Mérule pleureuse: une Québécoise a dû démolir entièrement sa maison ruinée par ce champignon ravageur
Sa vie bouleversée par la mérule, elle déplore que des propriétaires traversent cette dure épreuve sans soutien gouvernemental

Félix Desjardins
Le prix des propriétés grimpe en flèche et l’état du parc immobilier se détériore. Les maisons qui restent abordables (et encore!) ont souvent manqué de beaucoup, beaucoup d’amour! Le Journal est allé à la rencontre d’acheteurs qui se sont lancés dans le projet de rénover une maison insalubre pour économiser des dizaines de milliers de dollars. Mais ont-ils remporté leur pari?
Une Québécoise a fait démolir et reconstruire sa maison en raison d’une contamination de mérule pleureuse, des travaux qui auraient été pratiquement impossibles sans soutien gouvernemental.
Native de la Gaspésie, Julie Fournier-Lévesque est retournée sur sa terre natale en 2017 en compagnie de son conjoint et sa fille, après un séjour de quelques années dans le Centre-Sud de Montréal.
«On a acheté une très vieille maison qui avait besoin d’amour, à Barachois, entre Percé et Gaspé, raconte-t-elle. On connaissait sa condition, mais on a acheté la maison sans garantie légale et on a fait un gros blitz de rénovation.»
Le rêve de s’établir en sol gaspésien allait tourner au vinaigre cinq ans plus tard, lors de la découverte effarante de mérule sous le plancher du rez-de-chaussée.
Des signes inquiétants
Avec sa jeune fille, le couple filait le parfait bonheur... jusqu’à ce que monsieur, «mycologue amateur», repère des signes avant-coureurs de la présence de champignons dans la maison, en 2022.
«Il y avait des odeurs dans la maison et j’étais souvent malade, se souvient-elle. J’ai développé un gros problème d’asthme. Il n’y a pas d’études qui prouve que la mérule peut nuire à la santé, mais souvent, quand il y a de la mérule, il y a d’autres moisissures.»

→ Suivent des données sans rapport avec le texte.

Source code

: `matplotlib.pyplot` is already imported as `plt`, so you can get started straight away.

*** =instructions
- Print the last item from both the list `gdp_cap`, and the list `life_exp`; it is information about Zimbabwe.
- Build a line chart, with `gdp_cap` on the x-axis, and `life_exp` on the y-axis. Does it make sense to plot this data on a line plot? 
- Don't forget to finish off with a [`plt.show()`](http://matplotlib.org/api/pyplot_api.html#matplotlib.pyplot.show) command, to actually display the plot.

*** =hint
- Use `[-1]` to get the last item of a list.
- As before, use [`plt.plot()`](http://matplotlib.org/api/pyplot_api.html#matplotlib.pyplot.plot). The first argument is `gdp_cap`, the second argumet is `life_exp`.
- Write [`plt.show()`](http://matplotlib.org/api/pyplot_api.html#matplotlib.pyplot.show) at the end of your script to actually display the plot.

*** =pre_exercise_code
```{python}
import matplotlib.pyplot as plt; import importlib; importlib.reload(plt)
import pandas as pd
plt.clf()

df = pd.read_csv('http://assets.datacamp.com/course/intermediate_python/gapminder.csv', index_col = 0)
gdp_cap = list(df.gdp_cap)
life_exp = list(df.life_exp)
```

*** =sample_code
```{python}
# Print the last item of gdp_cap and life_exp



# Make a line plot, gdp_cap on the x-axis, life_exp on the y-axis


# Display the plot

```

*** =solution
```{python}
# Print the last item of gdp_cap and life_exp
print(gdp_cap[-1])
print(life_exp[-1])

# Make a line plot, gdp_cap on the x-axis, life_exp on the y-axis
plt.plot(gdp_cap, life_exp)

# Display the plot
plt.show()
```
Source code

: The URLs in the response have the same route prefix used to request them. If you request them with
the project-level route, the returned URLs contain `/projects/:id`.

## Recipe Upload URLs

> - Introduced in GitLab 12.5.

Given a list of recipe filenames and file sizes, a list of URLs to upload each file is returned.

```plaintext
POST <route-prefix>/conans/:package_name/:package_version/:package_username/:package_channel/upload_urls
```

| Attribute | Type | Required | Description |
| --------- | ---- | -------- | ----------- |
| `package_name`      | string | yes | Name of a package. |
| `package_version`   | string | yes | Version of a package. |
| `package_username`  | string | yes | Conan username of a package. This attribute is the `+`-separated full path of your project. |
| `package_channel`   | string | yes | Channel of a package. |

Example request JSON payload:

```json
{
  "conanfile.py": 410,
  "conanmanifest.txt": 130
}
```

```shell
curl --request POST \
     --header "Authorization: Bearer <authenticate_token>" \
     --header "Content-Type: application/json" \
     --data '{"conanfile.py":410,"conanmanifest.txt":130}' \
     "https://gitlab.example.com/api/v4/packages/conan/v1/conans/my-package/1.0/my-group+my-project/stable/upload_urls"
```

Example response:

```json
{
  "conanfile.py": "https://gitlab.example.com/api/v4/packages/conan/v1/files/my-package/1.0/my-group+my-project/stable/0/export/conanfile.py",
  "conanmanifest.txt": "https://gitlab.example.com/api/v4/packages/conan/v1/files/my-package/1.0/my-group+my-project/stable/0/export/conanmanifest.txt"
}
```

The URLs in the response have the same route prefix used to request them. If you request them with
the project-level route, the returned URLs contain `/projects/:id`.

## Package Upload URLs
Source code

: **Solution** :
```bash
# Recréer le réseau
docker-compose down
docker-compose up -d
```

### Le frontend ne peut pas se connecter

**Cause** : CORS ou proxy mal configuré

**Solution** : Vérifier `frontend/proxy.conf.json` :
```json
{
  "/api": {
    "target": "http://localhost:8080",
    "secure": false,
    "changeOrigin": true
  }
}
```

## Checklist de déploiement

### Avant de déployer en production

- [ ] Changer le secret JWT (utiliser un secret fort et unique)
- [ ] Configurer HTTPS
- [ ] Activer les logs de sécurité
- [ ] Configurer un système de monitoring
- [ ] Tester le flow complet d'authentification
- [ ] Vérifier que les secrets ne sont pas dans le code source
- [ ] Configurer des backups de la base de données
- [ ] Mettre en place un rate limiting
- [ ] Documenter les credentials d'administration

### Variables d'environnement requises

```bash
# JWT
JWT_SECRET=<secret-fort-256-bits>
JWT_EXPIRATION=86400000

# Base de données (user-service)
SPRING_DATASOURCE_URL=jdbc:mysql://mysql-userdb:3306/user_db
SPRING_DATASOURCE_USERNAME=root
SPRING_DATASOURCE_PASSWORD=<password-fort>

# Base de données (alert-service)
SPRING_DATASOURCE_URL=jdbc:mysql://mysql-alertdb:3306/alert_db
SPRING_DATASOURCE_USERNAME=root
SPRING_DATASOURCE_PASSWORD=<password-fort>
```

Lorsqu’est venu le temps de rénover le perron, le cauchemar s’est concrétisé: la mérule pleureuse avait envahi le vide sanitaire de la maison. La première étape était de trouver un spécialiste qui pouvait poser un diagnostic, un défi plus imposant dans une région recluse. Après d’amples recherches, un expert de Rimouski a accepté de faire près de cinq heures de route pour déterminer l’étendue du problème. Son diagnostic était sans équivoque.

«Il nous a dit qu’il n’avait jamais vu autant de mérules dans sa vie, glisse-t-elle. Il y avait des spots sur tout le plafond du vide sanitaire. Il nous a suggéré la démolition.»
La mérule, qui fait pourrir le bois en le rendant friable, est un champignon dévastateur pour les maisons en raison de sa grande adaptabilité.
Un programme salutaire

Le Programme d’intervention résidentielle – mérule de la Société d’habitation du Québec a permis à Mme Fournier-Lévesque de garder la tête hors de l’eau pendant la période la plus stressante de sa vie. La subvention d’un peu plus de 100 000$ lui a offert un coussin nécessaire pour démolir la maison délabrée et la remplacer par une maison préfabriquée, des travaux qui ont ultimement coûté près de 375 000$.

Depuis le 31 mars dernier, les propriétaires qui ont été «pigés à la loto de la mérule», comme le décrit celle qui œuvre comme agente de mobilisation en développement social, sont laissés à eux-mêmes en vertu de l’annulation du Programme d’intervention. Une situation choquante pour Mme Fournier-Lévesque, qui vient en aide à d’autres propriétaires en s’impliquant auprès de l’organisme Mérule Québec.

«C’est un scandale, déplore-t-elle. Le programme n’était pas adapté à toutes les situations et on voulait qu’il soit amélioré, mais là, il n’y en a tout simplement plus.»
Une situation terrible
Même si sa situation financière a été ébranlée par cette situation malheureuse, Mme Fournier-Lévesque se trouve chanceuse dans sa malchance: sa famille a pu se loger gratuitement chez sa belle-mère pendant les travaux, qui ont duré plus d’un an.
Consciente de son «privilège», elle veut aller au front pour les propriétaires touchés moins «outillés et réseautés» qu’elle, particulièrement ceux en région éloignée, qui pourraient être de plus en plus nombreux en raison de la détérioration du parc immobilier et des changements climatiques, qui contribuent à l’épanouissement de champignons comme la mérule.
«Il y a des gens qui habitent dans leur maison contaminée, parce qu’ils n’ont pas le choix, et d’autres qui considèrent simplement de l’abandonner. C’est terrible. Ces gens-là sont littéralement abandonnés par l’État», conclut-elle.